◆ What the exercise asks: Return each line of the data verbatim, keeping the original order and line breaks.

:: Given data ::

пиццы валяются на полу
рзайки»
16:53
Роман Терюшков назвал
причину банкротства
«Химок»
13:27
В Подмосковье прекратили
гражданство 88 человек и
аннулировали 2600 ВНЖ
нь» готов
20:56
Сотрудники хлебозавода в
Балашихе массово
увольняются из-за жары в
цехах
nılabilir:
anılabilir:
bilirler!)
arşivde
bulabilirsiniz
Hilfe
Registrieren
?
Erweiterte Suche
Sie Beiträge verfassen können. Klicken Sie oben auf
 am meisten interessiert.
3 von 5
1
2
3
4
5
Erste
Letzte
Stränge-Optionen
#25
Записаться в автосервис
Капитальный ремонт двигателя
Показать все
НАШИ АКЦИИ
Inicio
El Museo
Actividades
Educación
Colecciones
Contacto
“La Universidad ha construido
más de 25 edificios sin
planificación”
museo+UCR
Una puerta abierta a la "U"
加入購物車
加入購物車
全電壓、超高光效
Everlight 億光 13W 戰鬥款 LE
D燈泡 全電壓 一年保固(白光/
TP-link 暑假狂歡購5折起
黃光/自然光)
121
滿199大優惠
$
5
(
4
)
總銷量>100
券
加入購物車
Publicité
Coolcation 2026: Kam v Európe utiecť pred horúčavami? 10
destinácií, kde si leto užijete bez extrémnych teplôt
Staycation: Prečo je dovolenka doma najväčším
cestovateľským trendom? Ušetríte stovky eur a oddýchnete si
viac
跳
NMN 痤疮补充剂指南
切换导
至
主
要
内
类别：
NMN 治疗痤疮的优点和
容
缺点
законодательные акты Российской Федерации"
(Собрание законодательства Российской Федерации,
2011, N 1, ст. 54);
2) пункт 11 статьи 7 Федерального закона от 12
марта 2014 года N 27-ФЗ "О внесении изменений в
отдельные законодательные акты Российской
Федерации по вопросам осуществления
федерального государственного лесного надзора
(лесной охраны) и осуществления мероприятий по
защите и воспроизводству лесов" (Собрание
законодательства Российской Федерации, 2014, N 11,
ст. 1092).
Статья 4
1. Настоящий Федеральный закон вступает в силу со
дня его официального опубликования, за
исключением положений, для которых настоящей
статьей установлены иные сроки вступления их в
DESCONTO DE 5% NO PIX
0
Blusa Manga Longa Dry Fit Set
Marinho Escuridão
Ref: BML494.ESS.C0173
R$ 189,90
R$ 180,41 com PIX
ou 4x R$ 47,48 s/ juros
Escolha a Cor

:::

◆ Answer to the exercise:
пиццы валяются на полу
рзайки»
16:53
Роман Терюшков назвал
причину банкротства
«Химок»
13:27
В Подмосковье прекратили
гражданство 88 человек и
аннулировали 2600 ВНЖ
нь» готов
20:56
Сотрудники хлебозавода в
Балашихе массово
увольняются из-за жары в
цехах
nılabilir:
anılabilir:
bilirler!)
arşivde
bulabilirsiniz
Hilfe
Registrieren
?
Erweiterte Suche
Sie Beiträge verfassen können. Klicken Sie oben auf
 am meisten interessiert.
3 von 5
1
2
3
4
5
Erste
Letzte
Stränge-Optionen
#25
Записаться в автосервис
Капитальный ремонт двигателя
Показать все
НАШИ АКЦИИ
Inicio
El Museo
Actividades
Educación
Colecciones
Contacto
“La Universidad ha construido
más de 25 edificios sin
planificación”
museo+UCR
Una puerta abierta a la "U"
加入購物車
加入購物車
全電壓、超高光效
Everlight 億光 13W 戰鬥款 LE
D燈泡 全電壓 一年保固(白光/
TP-link 暑假狂歡購5折起
黃光/自然光)
121
滿199大優惠
$
5
(
4
)
總銷量>100
券
加入購物車
Publicité
Coolcation 2026: Kam v Európe utiecť pred horúčavami? 10
destinácií, kde si leto užijete bez extrémnych teplôt
Staycation: Prečo je dovolenka doma najväčším
cestovateľským trendom? Ušetríte stovky eur a oddýchnete si
viac
跳
NMN 痤疮补充剂指南
切换导
至
主
要
内
类别：
NMN 治疗痤疮的优点和
容
缺点
законодательные акты Российской Федерации"
(Собрание законодательства Российской Федерации,
2011, N 1, ст. 54);
2) пункт 11 статьи 7 Федерального закона от 12
марта 2014 года N 27-ФЗ "О внесении изменений в
отдельные законодательные акты Российской
Федерации по вопросам осуществления
федерального государственного лесного надзора
(лесной охраны) и осуществления мероприятий по
защите и воспроизводству лесов" (Собрание
законодательства Российской Федерации, 2014, N 11,
ст. 1092).
Статья 4
1. Настоящий Федеральный закон вступает в силу со
дня его официального опубликования, за
исключением положений, для которых настоящей
статьей установлены иные сроки вступления их в
DESCONTO DE 5% NO PIX
0
Blusa Manga Longa Dry Fit Set
Marinho Escuridão
Ref: BML494.ESS.C0173
R$ 189,90
R$ 180,41 com PIX
ou 4x R$ 47,48 s/ juros
Escolha a Cor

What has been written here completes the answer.